Problems to work on
- 1) From the Sheldon Keefe interview text, transcribe everything between "How did William" and "Auston Matthews doing?", inclusive.
- 2) According to the Sheldon Keefe interview text, why did Auston Matthews need another day off the ice?
- 3) Write the next part of the Sheldon Keefe interview text, picking up after its final sentence.

Study text
After Friday’s practice, Sheldon Keefe discussed the status of William Nylander and Auston Matthews, whether he will make a change on the blue line for Game 4, and the physicality of the series.

Practice Lines – Apr. 26

How did William Nylander look to your eye, and what is his status moving forward?

Keefe: He looked great on the ice to me. We will have to determine his status tomorrow.

How is Auston Matthews doing?

Keefe: Things are okay. He needed another day today to help restore his energy, recharge, and all of those kinds of things. We will see where he is at tomorrow as well.

What have you learned about Matthews’ ability to battle through when he is not feeling his best?

Keefe: I just know Auston will give us everything he has. I would say the same about his game the other night. To me, he played extremely hard and had a couple of chances that could’ve fallen his way and didn’t. The one off the post comes to mind. He played really hard, and it might’ve been his most physical game of the series. He felt he didn’t have it in other ways, so he was trying to impact the game in different spots.

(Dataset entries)
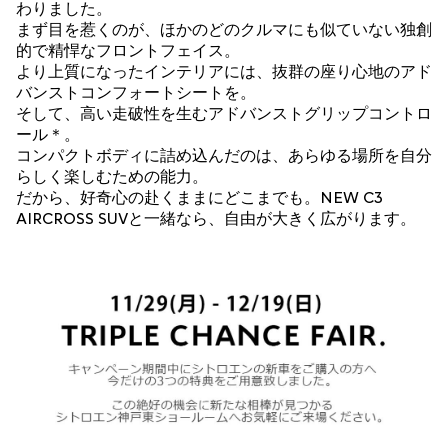
わりました。
まず目を惹くのが、ほかのどのクルマにも似ていない独創
的で精悍なフロントフェイス。
より上質になったインテリアには、抜群の座り心地のアド
バンストコンフォートシートを。
そして、高い走破性を生むアドバンストグリップコントロ
ール＊。
コンパクトボディに詰め込んだのは、あらゆる場所を自分
らしく楽しむための能力。
だから、好奇心の赴くままにどこまでも。NEW C3
AIRCROSS SUVと一緒なら、自由が大きく広がります。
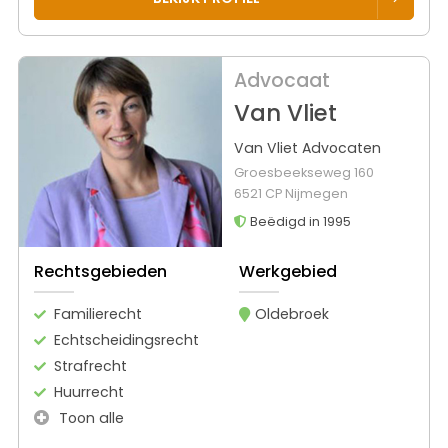
Advocaat
Van Vliet
Van Vliet Advocaten
Groesbeekseweg 160
6521 CP Nijmegen
Beëdigd in 1995
Rechtsgebieden
Werkgebied
Familierecht
Oldebroek
Echtscheidingsrecht
Strafrecht
Huurrecht
Toon alle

Answers per task
- 1)
How did William Nylander look to your eye, and what is his status moving forward?

Keefe: He looked great on the ice to me. We will have to determine his status tomorrow.

How is Auston Matthews doing?

- 2) To help restore his energy and recharge.

- 3)
As he has shown with his performance in Game 2—an important game for us—and throughout the season, he has given us everything he has. Because of that, as a coaching and medical staff, you want to give him every opportunity to be at his best tomorrow.

What would getting him back for Game 4 mean to the team?

Keefe: He is a very important player for us in many regards. It’s about getting him to full health and making sure he is ready to step into a series of this calibre at this time of year and all of this kind of stuff. That would be the next step.

Is it a difficult decision regarding who comes out if Nylander returns?

Keefe: It is. The guys have done a good job. The guys who are in a conversation to come out offer different things to the lineup and have done a good job. The first situation is figuring out where Willy [stands] and his availability. We will make a determination from there.

Yesterday and today, there have been many conversations about what we think is best, which is a sign that the players have done a good job of making things difficult.

Do you expect Ilya Lyubushkin to be an option for Game 4?

Keefe: I do. He is on his way back here (from California). We will first make sure he gets back and see how he feels tomorrow. We will make a determination from there.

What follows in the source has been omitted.